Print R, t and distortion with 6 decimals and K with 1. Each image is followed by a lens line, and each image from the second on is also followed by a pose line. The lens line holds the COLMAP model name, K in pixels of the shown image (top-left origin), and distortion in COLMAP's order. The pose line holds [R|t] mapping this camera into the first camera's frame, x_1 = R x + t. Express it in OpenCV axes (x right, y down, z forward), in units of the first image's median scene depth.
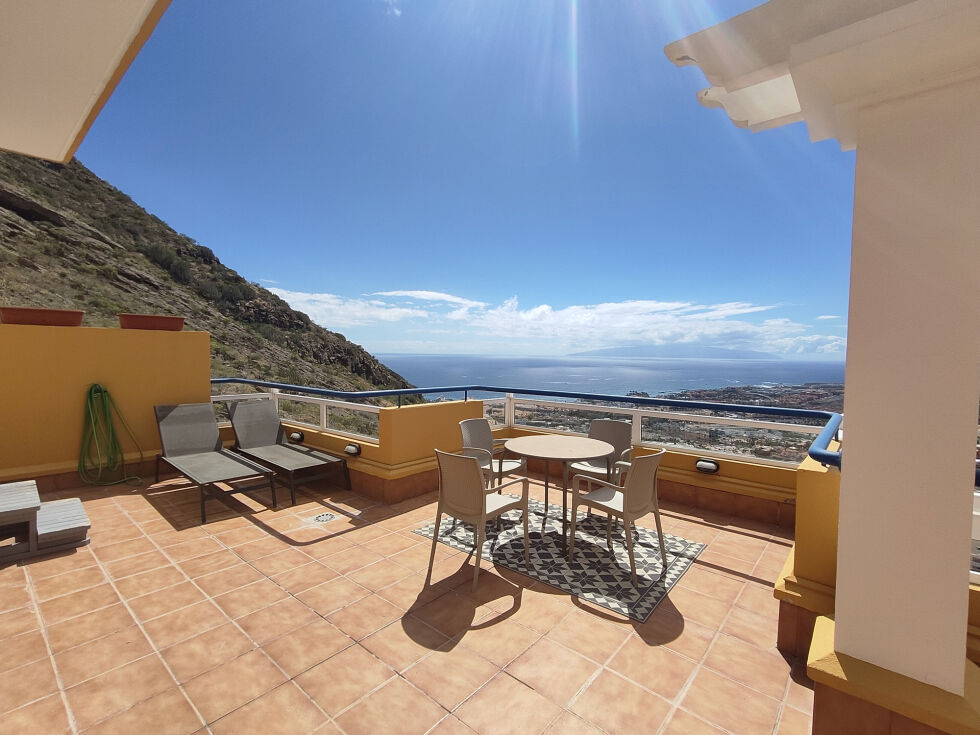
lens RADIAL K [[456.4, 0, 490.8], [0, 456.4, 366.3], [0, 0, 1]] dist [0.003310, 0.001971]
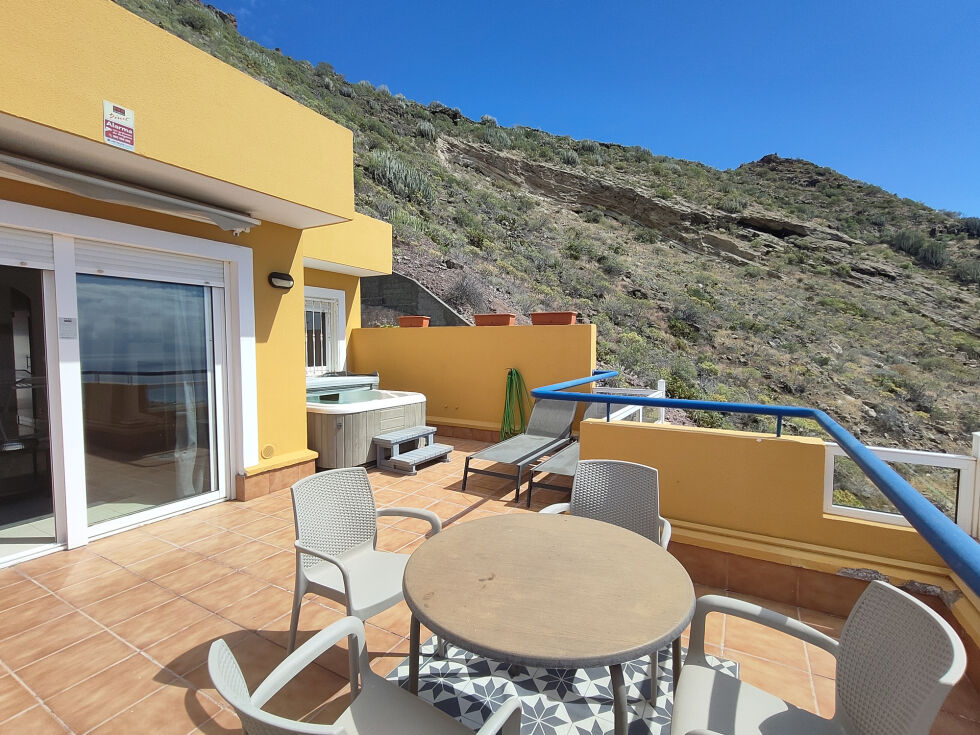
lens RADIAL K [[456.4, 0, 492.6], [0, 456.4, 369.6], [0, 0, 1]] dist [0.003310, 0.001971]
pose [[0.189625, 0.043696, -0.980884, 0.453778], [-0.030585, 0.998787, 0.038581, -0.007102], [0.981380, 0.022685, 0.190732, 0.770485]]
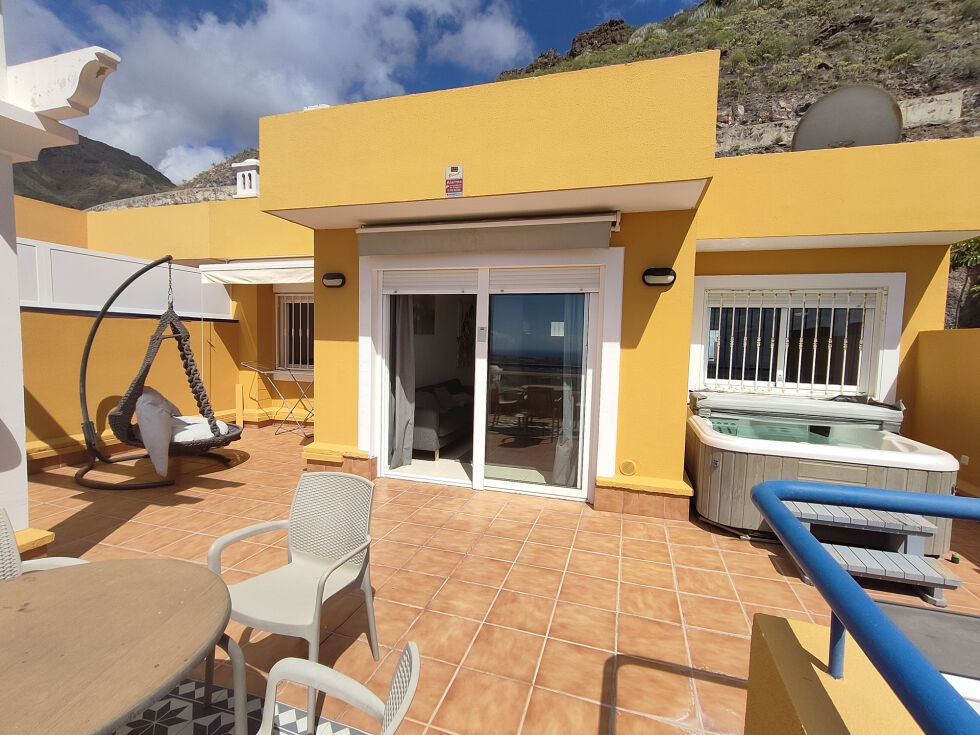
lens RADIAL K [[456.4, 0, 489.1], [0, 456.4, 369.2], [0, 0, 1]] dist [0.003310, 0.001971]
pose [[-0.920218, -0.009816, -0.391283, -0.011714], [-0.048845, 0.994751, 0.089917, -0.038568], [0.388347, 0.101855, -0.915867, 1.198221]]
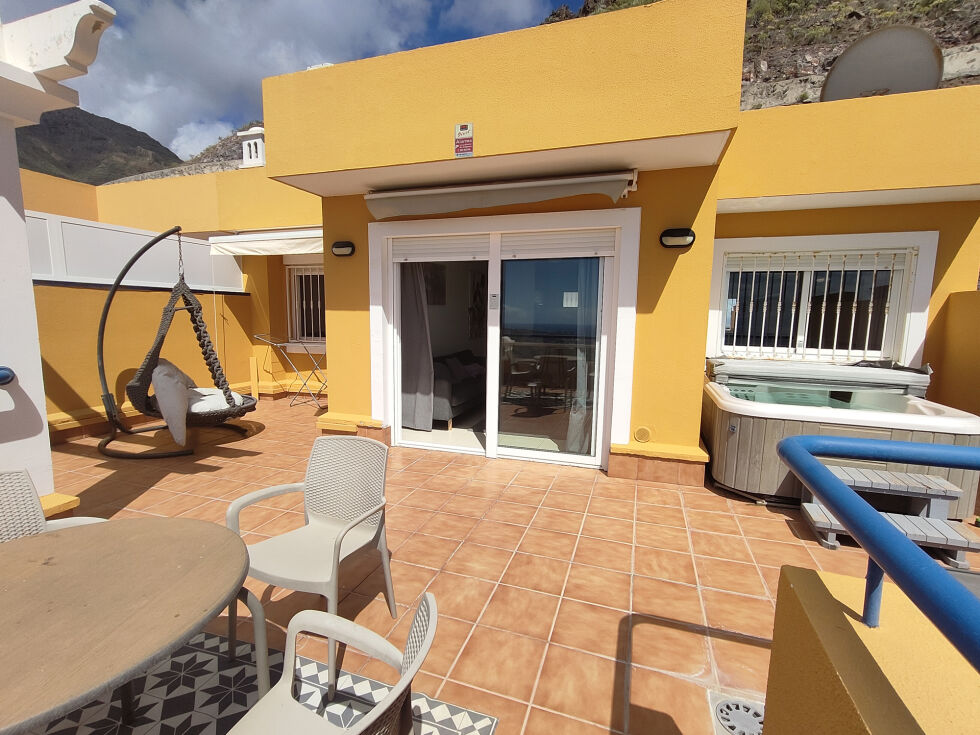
=======
WORK REQUEST: Update all the items above so that "lens line" becomes "camera line" wherever it occurs, keeping everything else unchanged. Omit the pictures from your answer.

OUTPUT OF THE EXERCISE:
Print R, t and distortion with 6 decimals and K with 1. Each image is followed by a camera line, and each image from the second on is also followed by a pose line. The camera line holds the COLMAP model name, K in pixels of the shown image (top-left origin), and distortion in COLMAP's order. The pose line holds [R|t] mapping this camera into the first camera's frame, x_1 = R x + t. Express it in OpenCV axes (x right, y down, z forward), in units of the first image's median scene depth.
lens RADIAL K [[456.4, 0, 490.8], [0, 456.4, 366.3], [0, 0, 1]] dist [0.003310, 0.001971]
lens RADIAL K [[456.4, 0, 492.6], [0, 456.4, 369.6], [0, 0, 1]] dist [0.003310, 0.001971]
pose [[0.189625, 0.043696, -0.980884, 0.453778], [-0.030585, 0.998787, 0.038581, -0.007102], [0.981380, 0.022685, 0.190732, 0.770485]]
lens RADIAL K [[456.4, 0, 489.1], [0, 456.4, 369.2], [0, 0, 1]] dist [0.003310, 0.001971]
pose [[-0.920218, -0.009816, -0.391283, -0.011714], [-0.048845, 0.994751, 0.089917, -0.038568], [0.388347, 0.101855, -0.915867, 1.198221]]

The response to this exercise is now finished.